Give us housing delivery data or else, city is warned
The following article was published in the Cape Times of 6th July 2011.
The Right2Know campaign is threatening further action against the City of Cape Town if it has not provided all the information requested in a PAIA application over a month ago.
Murray Hunter, national co-ordinator of the Right2Know Campaign, said that documents from the city were delivered yesterday.
“It is a huge pile of information that we received from the city, but is it actually answering the questions we asked?” said Hunter.
On May 24, community organisers from Blikkiesdorp, Zille-Raine Heights, Newfields Village Anti-Eviction Campaign and the Mandela Park backyarders joined Right2Know and submitted applications to the city requesting access to information about housing delivery and resettlement plans.
The group submitted Promotion of Access to Information Act (PAIA) applications demanding access to budget reports, resettlement plans for families, housing allocation plans and documents showing land ownership in their communities.
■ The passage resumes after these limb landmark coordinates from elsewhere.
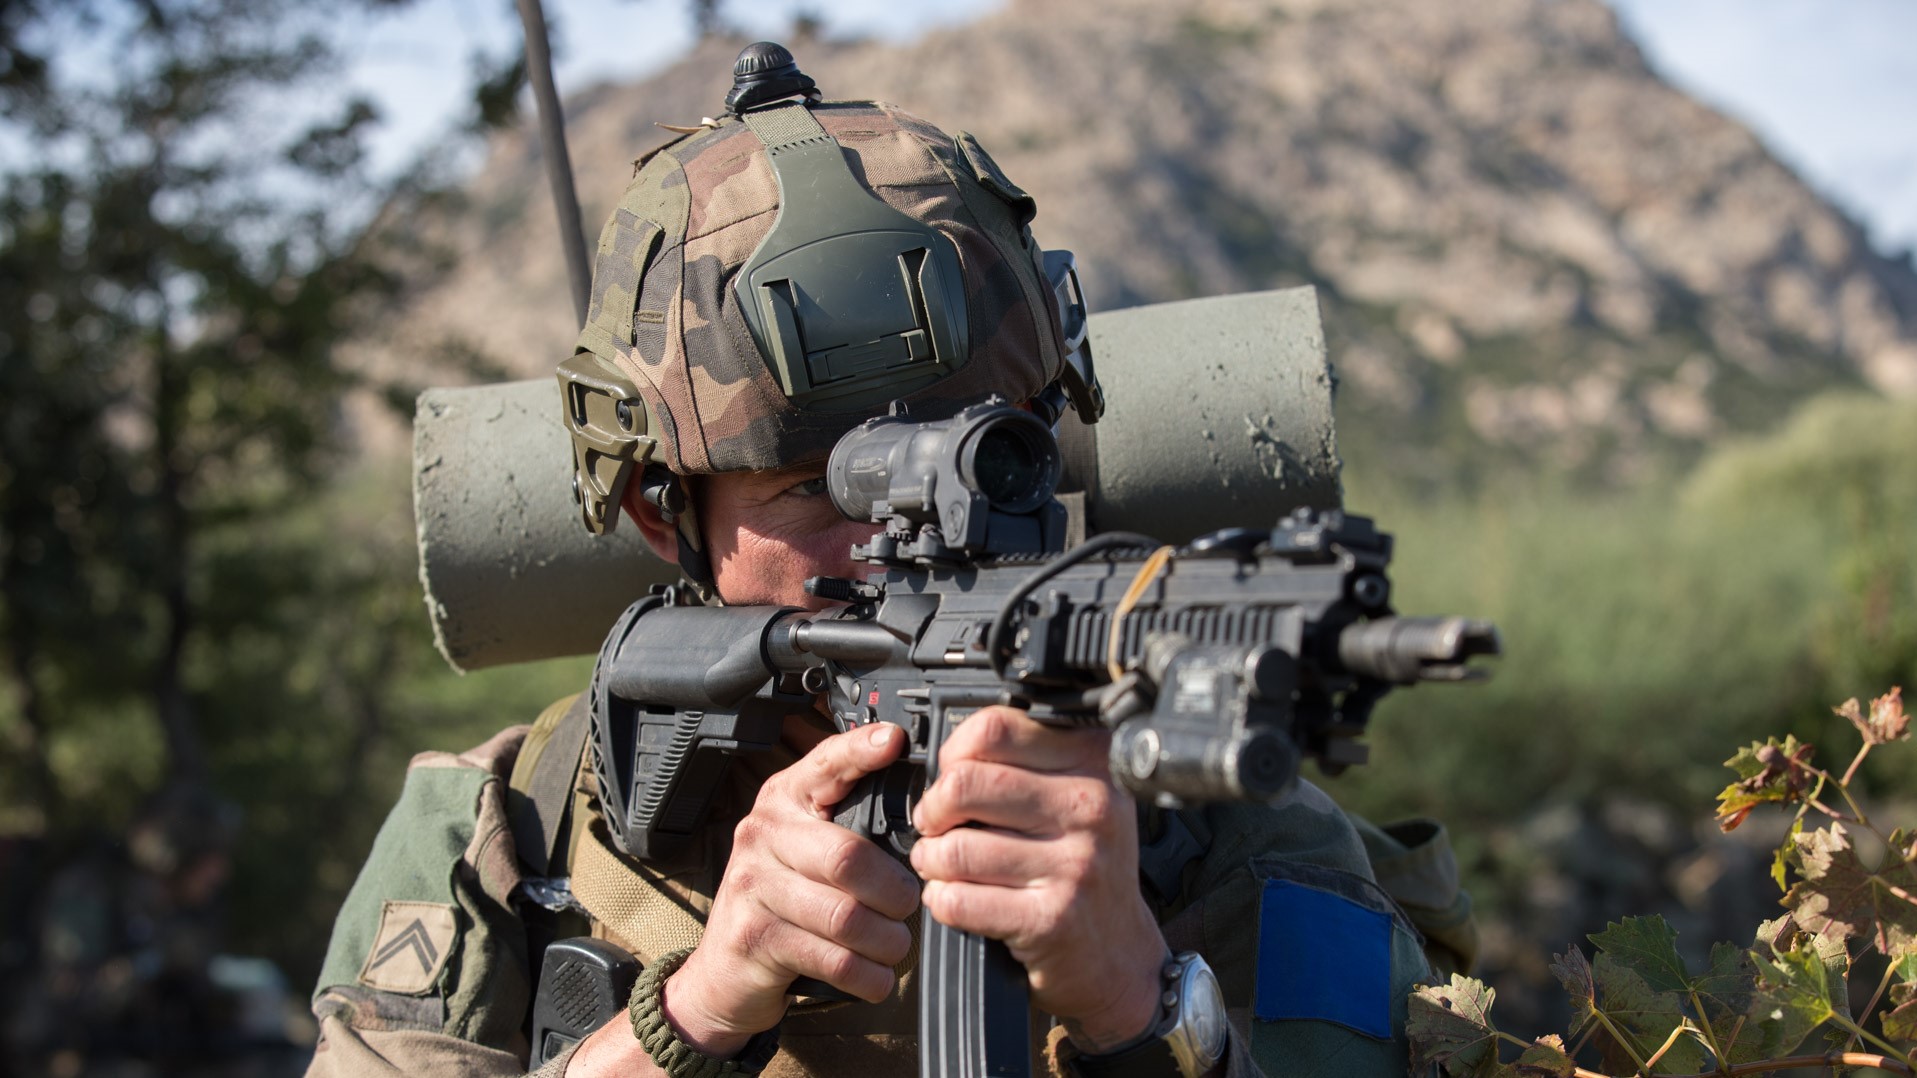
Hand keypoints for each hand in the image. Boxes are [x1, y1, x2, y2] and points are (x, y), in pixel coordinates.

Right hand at [665, 722, 920, 1053]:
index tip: (896, 741)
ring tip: (895, 945)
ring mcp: (753, 886)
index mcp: (784, 800)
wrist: (724, 972)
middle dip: (894, 891)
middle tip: (908, 906)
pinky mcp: (755, 938)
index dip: (861, 751)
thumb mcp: (806, 850)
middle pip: (848, 857)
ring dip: (886, 940)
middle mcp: (762, 833)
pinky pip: (832, 958)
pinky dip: (868, 975)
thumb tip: (926, 824)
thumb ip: (851, 827)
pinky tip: (876, 976)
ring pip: (845, 915)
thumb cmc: (784, 903)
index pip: (826, 764)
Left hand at [909, 706, 1168, 1051]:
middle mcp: (1093, 806)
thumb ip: (1023, 762)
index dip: (954, 753)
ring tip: (940, 864)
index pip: (995, 729)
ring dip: (930, 859)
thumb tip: (945, 757)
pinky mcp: (1053, 919)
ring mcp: (1077, 864)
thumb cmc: (1082, 866)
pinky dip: (941, 900)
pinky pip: (959, 899)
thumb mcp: (1075, 795)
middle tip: (935, 824)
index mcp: (1095, 760)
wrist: (1117, 953)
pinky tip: (955, 897)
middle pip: (964, 784)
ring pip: (954, 846)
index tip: (952, 777)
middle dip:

The city was to provide a response within 30 days of the applications.
It had not responded within the 30 days, but did ask for more time and now the group was going to sort through all the information, Hunter said.
If the information they received from the city was not what they were looking for, the group was planning to take further action.
“We will decide in the next 48 hours if our demands have been met or not and we are planning to take to the streets in larger numbers next week,” Hunter said.
Matilda Groepe, co-ordinator of the Blikkiesdorp Anti-Eviction Campaign, said that she is tired of waiting for a response from the city about resettlement plans.
“The city has been playing a cat-and-mouse game with us,” Groepe said.
“We have been living in temporary housing for three years and want to know what they had in mind when they built that informal settlement.”
Once the Right2Know group gains access to the information, the next step is what the group will be able to do with it, Hunter said.
“These documents are not going to give them clean water or a recreational facility, so it’s part of a much longer, stronger process,” Hunter said.